Friday, March 20, 2015

Walt Whitman

     While reading different poems by Walt Whitman, I decided my favorite poem by him was "This Compost." One of the reasons I enjoy reading this poem is the excellent use of tone throughout the poem. The poem begins with a very depressed, grieving tone, but changes by the end of the poem. This change in tone seems to follow the narrator's reaction to a close death.

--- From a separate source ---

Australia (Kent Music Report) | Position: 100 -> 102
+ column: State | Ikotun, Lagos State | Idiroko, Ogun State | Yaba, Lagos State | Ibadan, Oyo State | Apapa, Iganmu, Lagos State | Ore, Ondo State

In the beginning of the poem the narrator seems quite distressed, especially in the first line, "Something startles me where I thought I was safest." The narrator's use of the word "thought " in this line, rather than a more definitive word such as knew, implies uncertainty. This, with the use of the past tense, implying that the thought no longer seems true, shows the loss of what once was very important to the narrator. This distress then seems to lead to a certain distrust. In stanzas two and three the narrator asks natural questions. These questions, including "Where have you disposed of their carcasses?" beg the question of exactly how the earth deals with death and where the dead are hidden. The questions seem to bombard the mind of the narrator until finally the narrator has a realization. In the fourth stanza the narrator has this breakthrough and says, "Behold this compost! behold it well!" It is clear that the narrator has changed his outlook on life. He realizes "That the winds are really not infectious," that he should not live in fear of death. The circle of life must include death as an integral part of it. By the end of the poem the narrator seems to be marveling at the great power of the earth and the wondrous way "it grows such sweet things out of such corruption." The narrator's lugubrious tone in the beginning of the poem became one of awe.